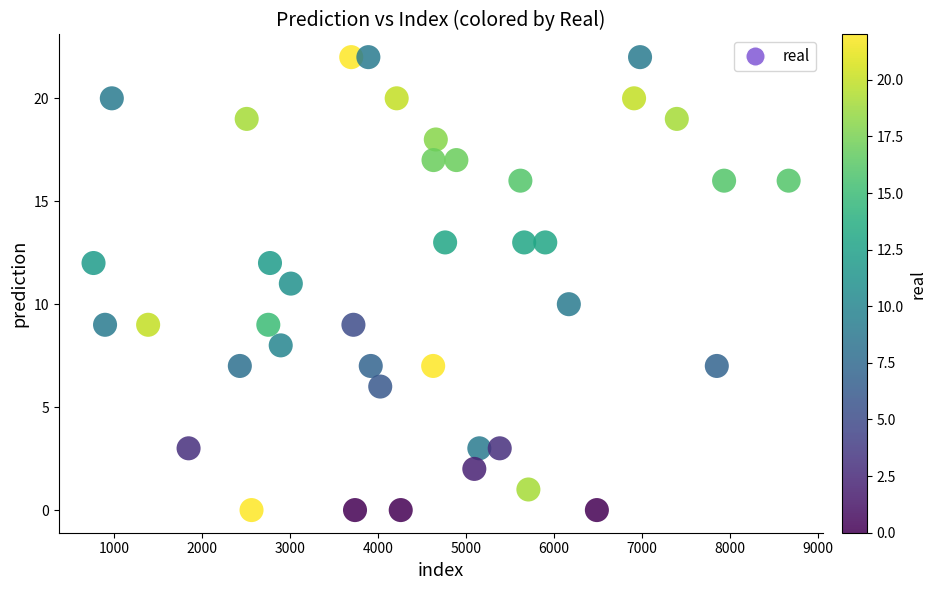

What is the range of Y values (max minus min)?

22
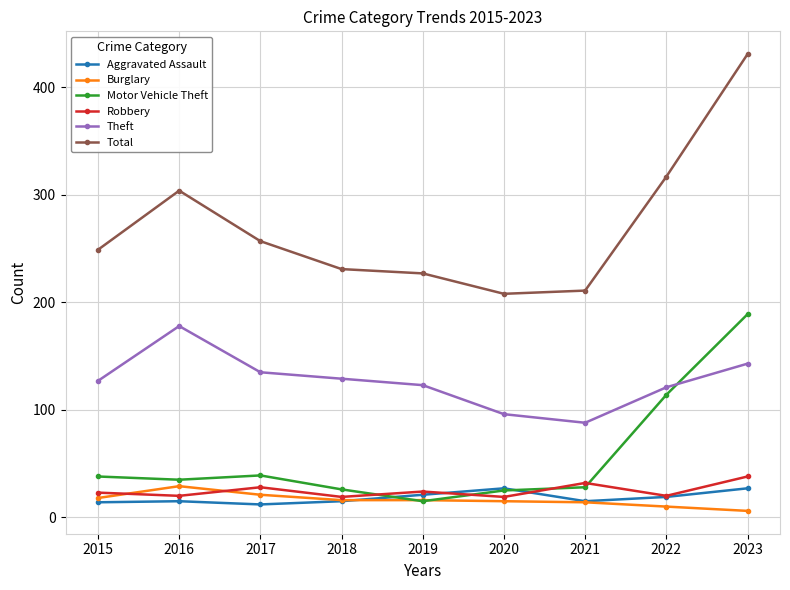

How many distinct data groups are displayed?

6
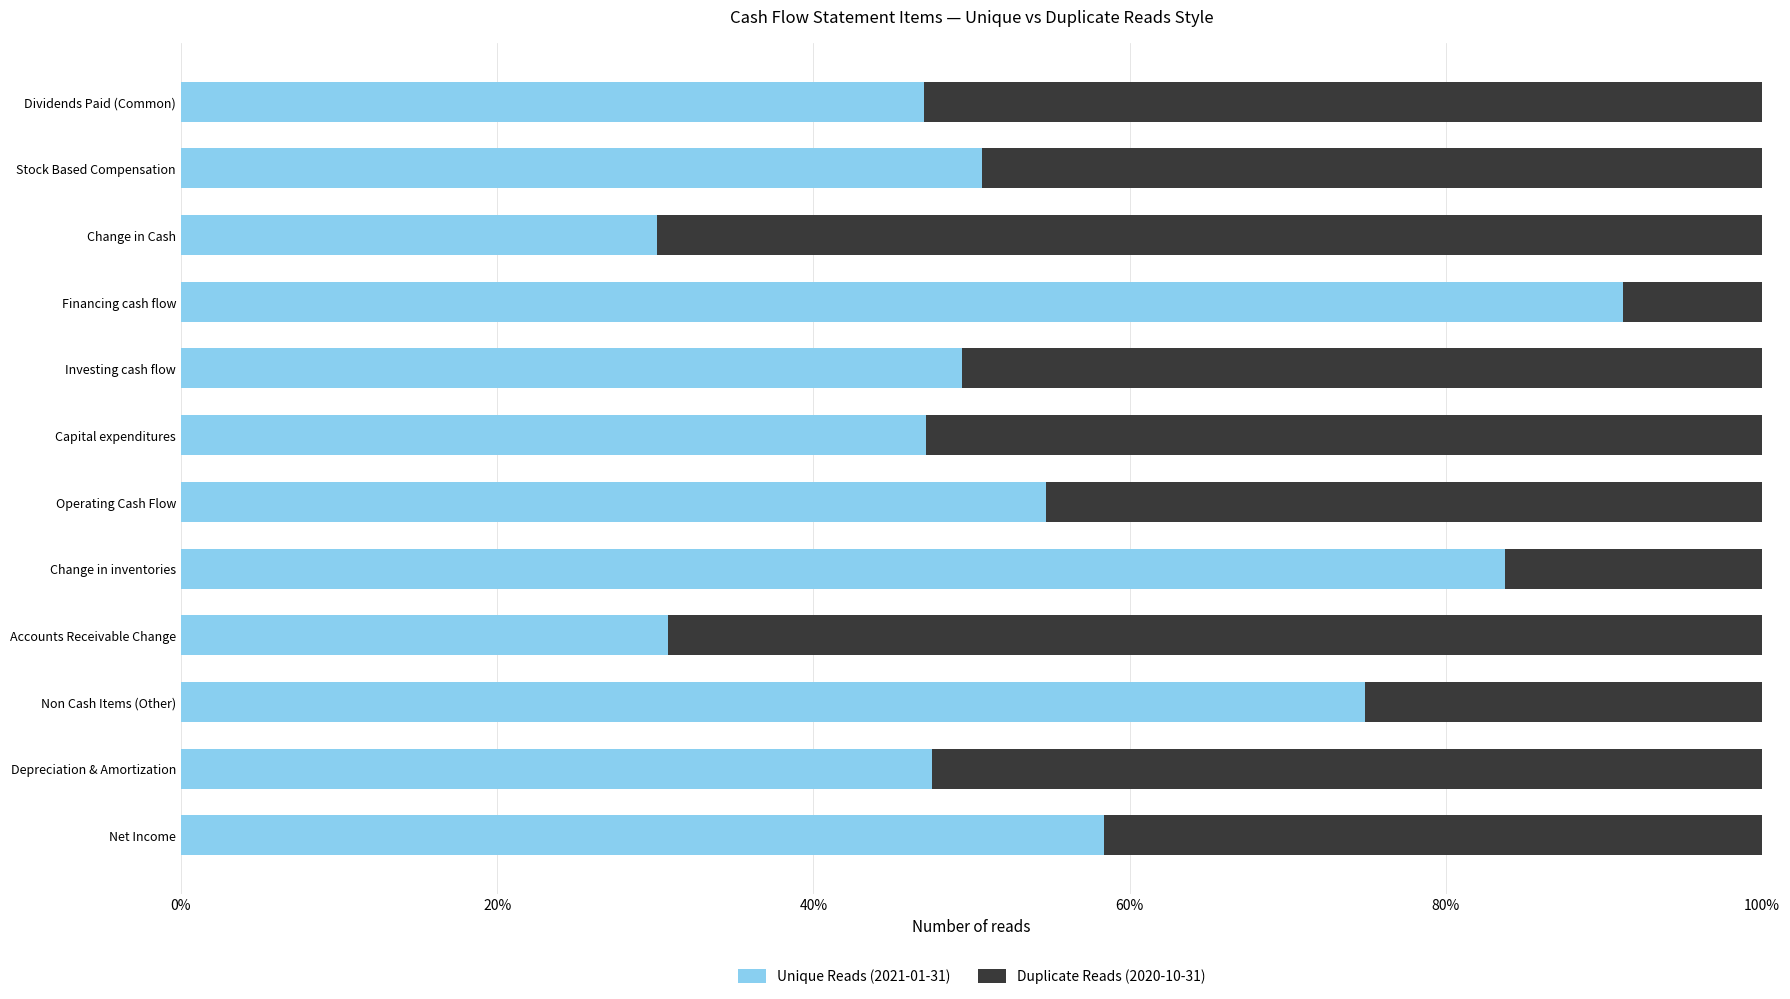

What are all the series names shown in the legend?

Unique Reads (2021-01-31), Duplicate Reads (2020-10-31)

○ ○ ○

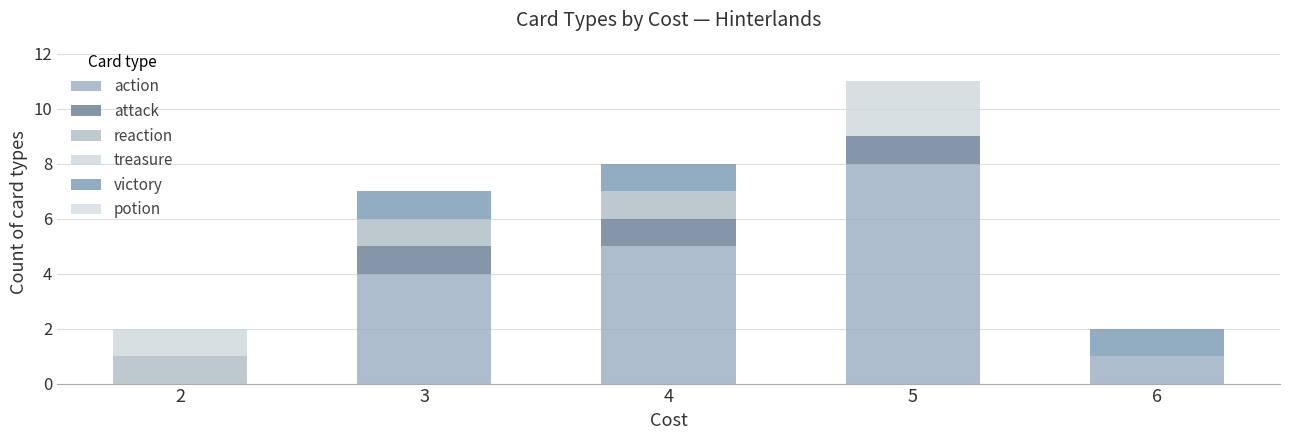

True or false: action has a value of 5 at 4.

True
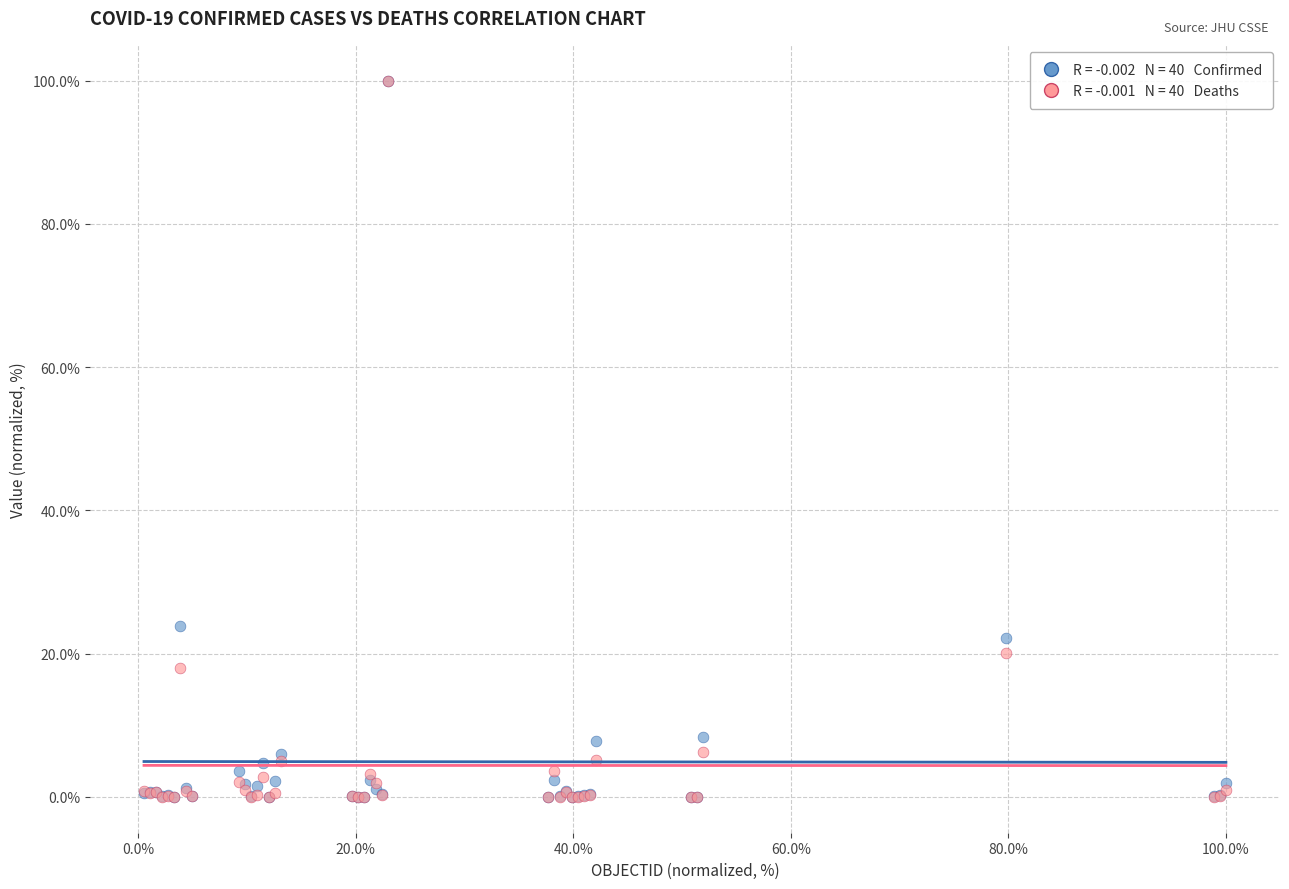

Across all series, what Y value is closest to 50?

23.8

○ ○ ○

**Exercise**
Convert the lines between the one containing "How many distinct data groups are displayed?" and the one containing "What are all", inclusive, into a Markdown table with the columns Number and Entry. Number each row, and leave out blank lines and pictures.

**Task answer**
| Number | Entry |
|---|---|
| 1 | How many distinct data groups are displayed? |
| 2 | 6 |
| 3 | What are all the series names shown in the legend? |